Re: [knights_fantasy] Re: How Did Lycanthropes Begin?
- There are a number of myths surrounding the origins of lycans. I've heard of the curse one, but to me it seems to belittle their beginnings. I've always loved Joss Whedon's take on vamp beginnings, and I've been tempted to do the same with lycanthropes (this would also build on the mutual animosity between vamps and lycans that we see so prevalent in other sagas), but then I wonder if it shouldn't be different somehow. Curse, bite, or evolution. But could you explain what you meant by your first comment? We probably aren't thinking quite the same thing.
Martin MacLoued <colt_45mm@...> wrote:Evolutionary track of canines?
Curse of a mage?
--- In knights_fantasy@ yahoogroups. com, Justice <jalbright@. ..> wrote:
> We all have a pretty good idea what lycanthropes are. Generally,
they mean werewolves (canine), but I have decided to expand the word
to also feral shapeshifters (feline).
> This isn't referring to how the strain is passed (blood wound
inflicted by a bite). Like all types of hybrids, lycans had a
genesis. For example, vampires were created by the mixing of Demon
(Wraith) and human blood. Does anyone have a theory what the origins
of lycanthropes might be?
> Setting aside the differing behavior (as human and beast) or even
what stimulates the change (emotions or lunar cycle), this question
focuses more on how lycanthropes (as a species) arose.
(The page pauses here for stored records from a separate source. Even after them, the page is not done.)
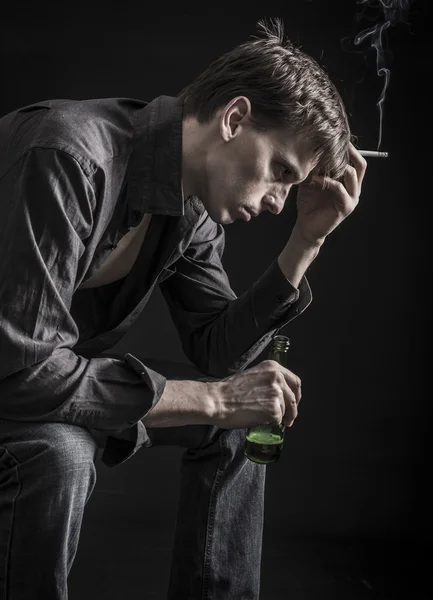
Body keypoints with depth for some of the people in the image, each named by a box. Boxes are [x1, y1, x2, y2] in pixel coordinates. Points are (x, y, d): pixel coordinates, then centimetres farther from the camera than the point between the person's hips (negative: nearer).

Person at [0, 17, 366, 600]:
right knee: (57, 452, -36)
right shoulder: (67, 154, -32)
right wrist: (214, 398, -29)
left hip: (56, 377, 7)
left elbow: (219, 352, -2)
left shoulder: (194, 209, -7)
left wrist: (308, 240, -11)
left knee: (235, 423, 3)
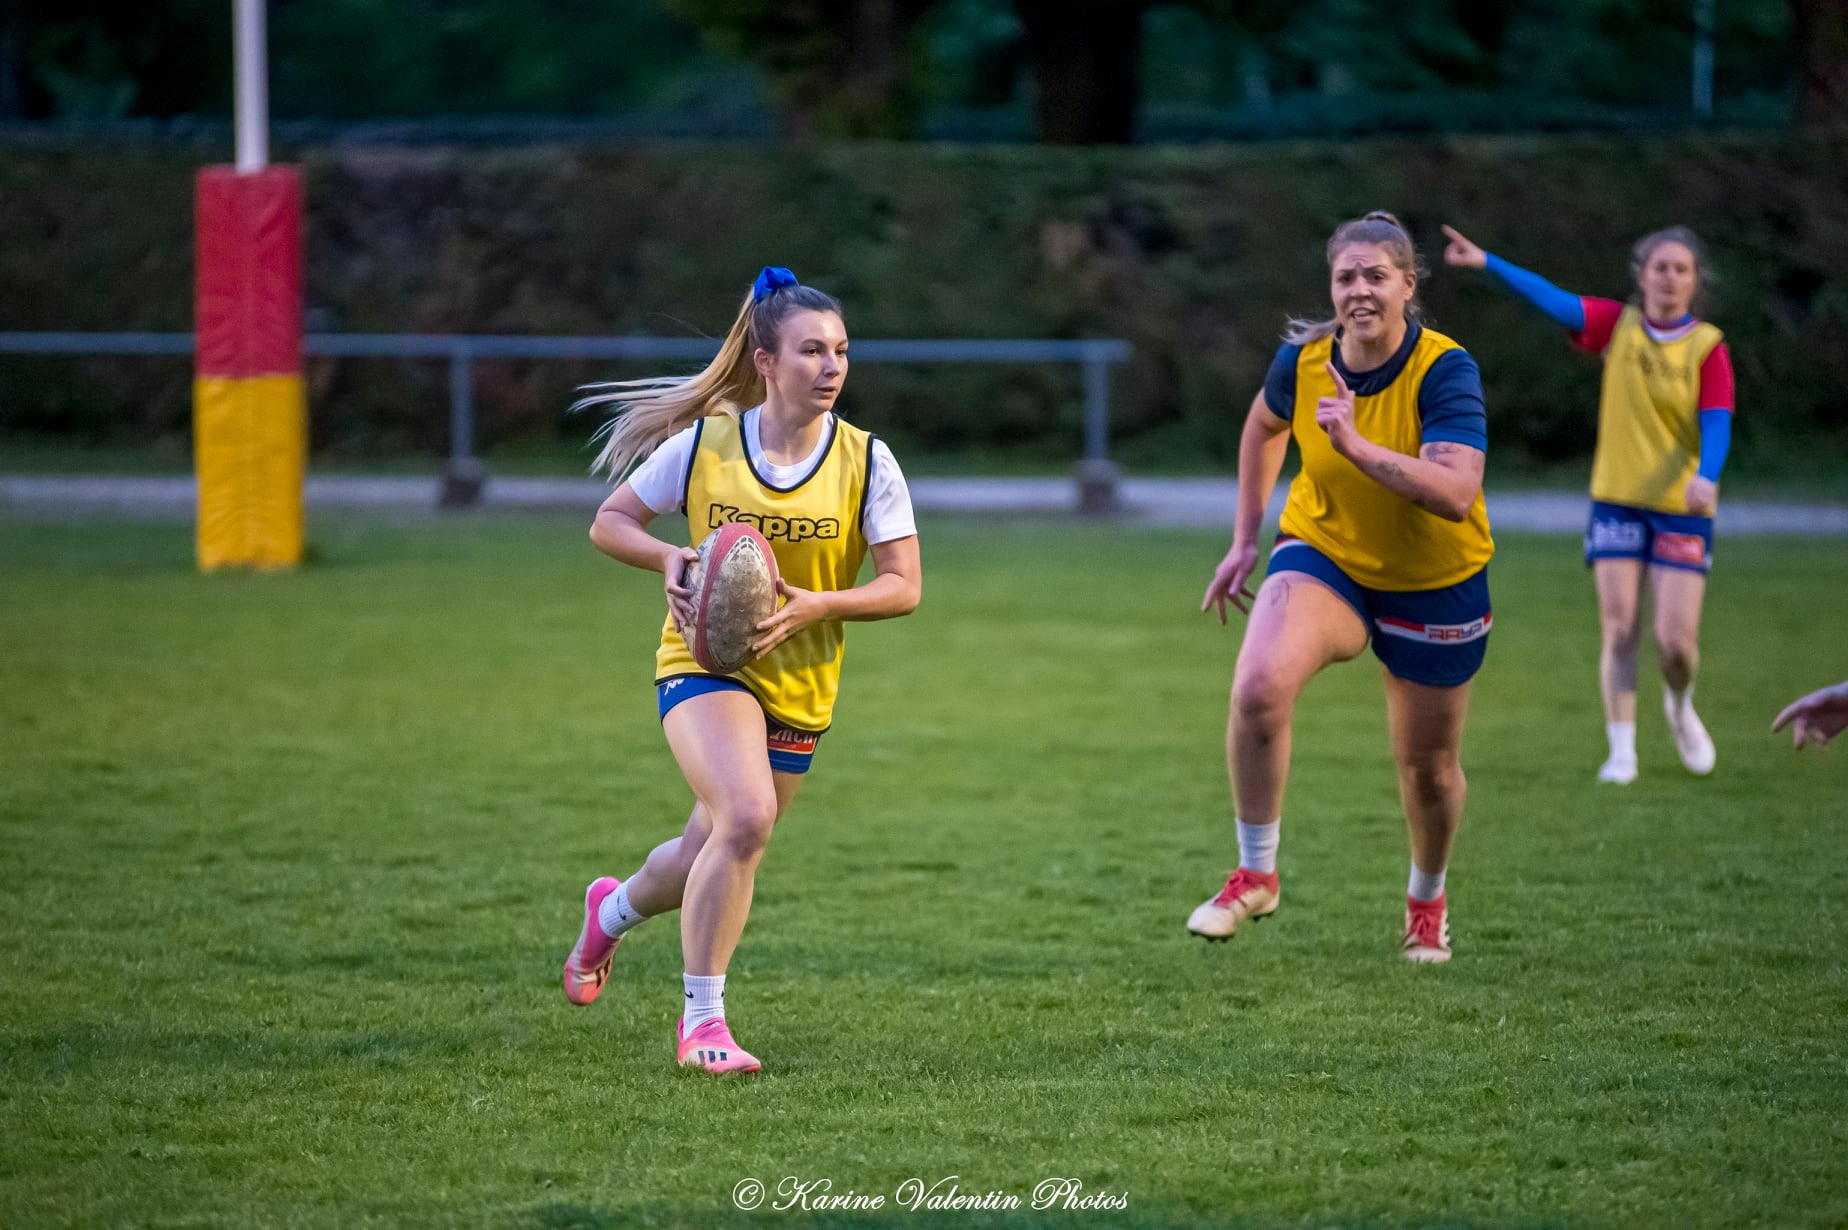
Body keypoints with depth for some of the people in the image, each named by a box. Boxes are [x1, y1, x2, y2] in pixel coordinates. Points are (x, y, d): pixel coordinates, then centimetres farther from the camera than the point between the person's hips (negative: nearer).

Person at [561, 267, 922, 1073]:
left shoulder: (865, 461, -7)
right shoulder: (703, 443, -9)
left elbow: (903, 586, -8)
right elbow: (608, 522, 2)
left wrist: (813, 605, -25)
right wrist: (668, 558, -18)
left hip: (798, 684, 3)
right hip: (703, 664, -3)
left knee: (713, 859, 13)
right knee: (745, 817, -27)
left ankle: (614, 910, 49)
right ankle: (702, 1020, -15)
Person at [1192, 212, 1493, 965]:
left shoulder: (1445, 371, -24)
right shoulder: (1302, 360, -12)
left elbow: (1456, 493, -36)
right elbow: (1266, 424, 13)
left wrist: (1356, 445, -44)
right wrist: (1245, 540, 13)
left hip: (1435, 584, -2)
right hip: (1324, 555, 2)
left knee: (1428, 765, 11)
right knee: (1259, 686, -27)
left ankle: (1427, 900, 42)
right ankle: (1255, 874, -10)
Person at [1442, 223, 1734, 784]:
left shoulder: (1708, 349, -3)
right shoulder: (1620, 326, 2)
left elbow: (1716, 424, -11)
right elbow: (1555, 301, -4)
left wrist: (1705, 478, -29)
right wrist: (1486, 262, -12)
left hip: (1681, 507, -1)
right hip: (1617, 500, 1)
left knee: (1676, 640, -6)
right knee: (1619, 628, -7)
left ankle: (1680, 706, 27)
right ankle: (1622, 751, 0)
- Random way out there idea.
Why not make them primal champions of a sort. Say the original
were wolfs (*insert appropriate animal here*) picked by aura to
protect that species from various threats, mostly man. So Aurora
gifted a few of the most noble or strongest, or whatever you want of
each species and gave them the ability to shift into man as well as a
stronger version of their animalistic self. The gift was passed down
to any they bit and as time passed, the true purpose of the gift was
lost. This would make lycanthropes kind of a failed champion
experiment on Aurora's part.
This is out there, but it's early and at least different than per usual.